1. For the purposes of this Regulation, a revenue-generating project means any operation involving an investment in infrastructure, the use of which is subject to charges borne    directly by users or any operation involving the sale or rent of land or buildings or any other provision of services against payment.

2. Eligible expenditure on revenue-generating projects shall not exceed the current value  of the investment cost less the current value of the net revenue from the investment
over a specific reference period for:

    (a) investments in infrastructure; or

    (b) other projects where it is possible to objectively estimate the revenues in advance.

Where not all the investment cost is eligible for co-financing, the net revenue shall be allocated pro rata to the eligible and non-eligible parts of the investment cost. In the calculation, the managing authority shall take account of the reference period appropriate to the category of investment concerned, the category of project, the profitability normally expected of the category of investment concerned, the application of the polluter-pays principle, and, if appropriate, considerations of equity linked to the relative prosperity of the Member State concerned.

3. Where it is objectively not possible to estimate the revenue in advance, the revenue      generated within five years of the completion of an operation shall be deducted from the expenditure declared to the Commission. The deduction shall be made by the certifying authority at the latest at partial or at final closure of the operational programme.
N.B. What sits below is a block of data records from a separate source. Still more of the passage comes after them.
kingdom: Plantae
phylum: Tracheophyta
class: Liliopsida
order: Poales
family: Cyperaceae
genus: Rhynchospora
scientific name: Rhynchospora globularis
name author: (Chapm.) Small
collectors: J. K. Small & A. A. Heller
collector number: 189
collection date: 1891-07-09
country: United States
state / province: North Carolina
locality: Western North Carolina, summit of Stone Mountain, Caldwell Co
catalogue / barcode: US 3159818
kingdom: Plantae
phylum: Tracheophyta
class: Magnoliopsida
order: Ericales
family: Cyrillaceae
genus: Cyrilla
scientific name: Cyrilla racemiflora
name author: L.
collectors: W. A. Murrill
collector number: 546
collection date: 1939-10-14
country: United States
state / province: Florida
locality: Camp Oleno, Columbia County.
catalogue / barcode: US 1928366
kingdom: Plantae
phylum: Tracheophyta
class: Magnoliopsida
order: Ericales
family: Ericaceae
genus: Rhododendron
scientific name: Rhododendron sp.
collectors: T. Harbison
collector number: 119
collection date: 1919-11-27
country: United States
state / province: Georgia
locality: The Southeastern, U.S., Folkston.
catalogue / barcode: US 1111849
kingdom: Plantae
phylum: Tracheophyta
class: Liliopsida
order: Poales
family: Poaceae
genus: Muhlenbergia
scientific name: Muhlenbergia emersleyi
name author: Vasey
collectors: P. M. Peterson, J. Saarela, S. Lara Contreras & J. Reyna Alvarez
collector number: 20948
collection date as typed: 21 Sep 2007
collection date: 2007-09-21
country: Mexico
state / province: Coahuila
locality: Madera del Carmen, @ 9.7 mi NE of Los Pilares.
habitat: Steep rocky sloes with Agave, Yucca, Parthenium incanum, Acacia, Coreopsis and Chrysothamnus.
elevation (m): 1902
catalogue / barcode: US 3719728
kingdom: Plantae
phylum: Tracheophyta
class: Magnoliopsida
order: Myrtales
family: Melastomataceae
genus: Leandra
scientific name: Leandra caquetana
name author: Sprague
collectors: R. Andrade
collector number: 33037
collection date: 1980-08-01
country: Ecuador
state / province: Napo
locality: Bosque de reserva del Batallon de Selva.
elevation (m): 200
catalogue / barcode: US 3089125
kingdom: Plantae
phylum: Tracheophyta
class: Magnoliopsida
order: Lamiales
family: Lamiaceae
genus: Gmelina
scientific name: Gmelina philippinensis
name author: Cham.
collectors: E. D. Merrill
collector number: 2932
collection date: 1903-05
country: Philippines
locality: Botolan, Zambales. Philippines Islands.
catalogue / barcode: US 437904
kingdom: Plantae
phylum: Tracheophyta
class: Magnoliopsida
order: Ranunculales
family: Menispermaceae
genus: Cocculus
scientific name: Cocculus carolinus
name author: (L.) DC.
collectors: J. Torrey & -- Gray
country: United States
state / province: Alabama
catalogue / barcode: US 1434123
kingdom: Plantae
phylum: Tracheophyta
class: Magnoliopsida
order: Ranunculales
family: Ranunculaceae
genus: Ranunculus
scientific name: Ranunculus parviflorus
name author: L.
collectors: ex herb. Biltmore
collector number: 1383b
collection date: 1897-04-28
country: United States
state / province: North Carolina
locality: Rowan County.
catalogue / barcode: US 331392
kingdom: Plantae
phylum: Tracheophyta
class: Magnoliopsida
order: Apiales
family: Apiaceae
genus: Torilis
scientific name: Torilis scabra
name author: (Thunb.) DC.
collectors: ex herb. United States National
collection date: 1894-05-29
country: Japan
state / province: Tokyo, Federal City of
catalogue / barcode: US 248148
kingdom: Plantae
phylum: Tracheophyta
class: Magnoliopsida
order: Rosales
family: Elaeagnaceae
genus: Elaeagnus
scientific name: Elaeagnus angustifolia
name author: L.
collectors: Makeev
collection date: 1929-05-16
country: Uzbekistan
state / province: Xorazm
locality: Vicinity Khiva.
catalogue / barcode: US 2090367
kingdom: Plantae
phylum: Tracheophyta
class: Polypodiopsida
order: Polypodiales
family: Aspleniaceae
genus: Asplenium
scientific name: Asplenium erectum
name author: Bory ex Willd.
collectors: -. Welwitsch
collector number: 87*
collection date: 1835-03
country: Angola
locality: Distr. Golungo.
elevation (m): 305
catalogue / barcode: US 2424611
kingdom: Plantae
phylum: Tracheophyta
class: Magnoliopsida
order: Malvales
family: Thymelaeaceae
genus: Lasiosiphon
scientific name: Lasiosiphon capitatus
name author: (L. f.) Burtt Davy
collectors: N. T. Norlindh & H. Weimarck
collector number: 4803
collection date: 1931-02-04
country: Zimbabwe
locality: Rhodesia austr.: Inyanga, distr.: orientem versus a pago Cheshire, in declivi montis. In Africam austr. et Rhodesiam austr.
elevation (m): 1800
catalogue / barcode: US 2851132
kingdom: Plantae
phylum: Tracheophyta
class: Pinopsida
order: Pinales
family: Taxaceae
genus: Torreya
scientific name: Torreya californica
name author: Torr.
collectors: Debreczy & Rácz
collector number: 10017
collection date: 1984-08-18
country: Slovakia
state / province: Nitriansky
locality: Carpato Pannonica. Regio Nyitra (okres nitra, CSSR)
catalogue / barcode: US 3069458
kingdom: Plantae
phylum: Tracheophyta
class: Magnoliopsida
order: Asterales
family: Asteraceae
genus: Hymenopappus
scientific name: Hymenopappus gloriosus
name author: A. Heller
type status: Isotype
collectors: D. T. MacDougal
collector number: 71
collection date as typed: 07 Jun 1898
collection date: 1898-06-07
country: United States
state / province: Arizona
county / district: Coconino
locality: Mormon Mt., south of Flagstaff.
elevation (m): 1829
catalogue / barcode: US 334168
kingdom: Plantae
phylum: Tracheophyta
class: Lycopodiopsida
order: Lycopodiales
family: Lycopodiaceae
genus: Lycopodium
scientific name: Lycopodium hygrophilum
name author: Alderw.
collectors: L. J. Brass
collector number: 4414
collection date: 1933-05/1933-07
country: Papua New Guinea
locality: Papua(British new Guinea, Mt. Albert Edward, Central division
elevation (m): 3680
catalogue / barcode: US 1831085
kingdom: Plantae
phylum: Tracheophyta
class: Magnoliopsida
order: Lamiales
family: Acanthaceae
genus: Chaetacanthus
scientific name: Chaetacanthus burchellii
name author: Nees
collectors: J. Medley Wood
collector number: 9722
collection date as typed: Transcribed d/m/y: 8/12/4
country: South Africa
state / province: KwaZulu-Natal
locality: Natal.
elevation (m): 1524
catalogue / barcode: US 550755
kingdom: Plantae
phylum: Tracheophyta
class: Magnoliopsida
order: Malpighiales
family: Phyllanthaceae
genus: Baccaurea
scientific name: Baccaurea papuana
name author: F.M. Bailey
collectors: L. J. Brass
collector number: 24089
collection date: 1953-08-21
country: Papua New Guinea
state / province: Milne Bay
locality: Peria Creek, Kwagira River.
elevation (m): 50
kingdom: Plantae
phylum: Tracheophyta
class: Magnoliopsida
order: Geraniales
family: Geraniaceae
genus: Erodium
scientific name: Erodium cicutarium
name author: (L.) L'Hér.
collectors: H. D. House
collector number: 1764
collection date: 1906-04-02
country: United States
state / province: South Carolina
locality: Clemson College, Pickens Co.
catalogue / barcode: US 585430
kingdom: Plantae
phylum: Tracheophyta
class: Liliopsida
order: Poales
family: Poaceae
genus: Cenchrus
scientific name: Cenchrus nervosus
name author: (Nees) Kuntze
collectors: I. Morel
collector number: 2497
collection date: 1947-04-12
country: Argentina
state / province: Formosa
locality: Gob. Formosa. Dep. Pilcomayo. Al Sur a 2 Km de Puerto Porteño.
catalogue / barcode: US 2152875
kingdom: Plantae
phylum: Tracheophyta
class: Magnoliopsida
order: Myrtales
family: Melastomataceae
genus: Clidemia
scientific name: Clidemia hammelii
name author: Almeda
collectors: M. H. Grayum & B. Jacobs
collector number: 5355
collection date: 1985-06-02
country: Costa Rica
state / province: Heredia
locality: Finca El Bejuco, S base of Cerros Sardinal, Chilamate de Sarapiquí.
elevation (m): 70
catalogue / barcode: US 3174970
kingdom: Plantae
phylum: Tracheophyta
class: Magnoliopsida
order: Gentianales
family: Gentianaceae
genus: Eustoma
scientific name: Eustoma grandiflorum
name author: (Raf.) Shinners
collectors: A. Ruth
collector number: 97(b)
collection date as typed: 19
The application for payment of the final balance shall be corrected accordingly.

5. Where, at the latest three years after closure of the operational programme, it is          established that an operation has generated revenue that has not been taken into account under paragraphs 2 and 3, such revenue shall be refunded to the general budget of the European Union in proportion to the contribution from the Funds.

5. Paragraphs 1 to 4 of this Article shall apply only to operations which are co-financed by   the ERDF or Cohesion Fund and the total cost of which exceeds EUR 1 000 000. Without prejudice to their obligations under Article 70(1), Member States may adopt procedures proportionate to the amounts concerned for monitoring revenues generated by operations whose total cost is below EUR 200 000.

6. This Article shall not apply to projects subject to the rules on State aid within the meaning of Article 87 of the Treaty.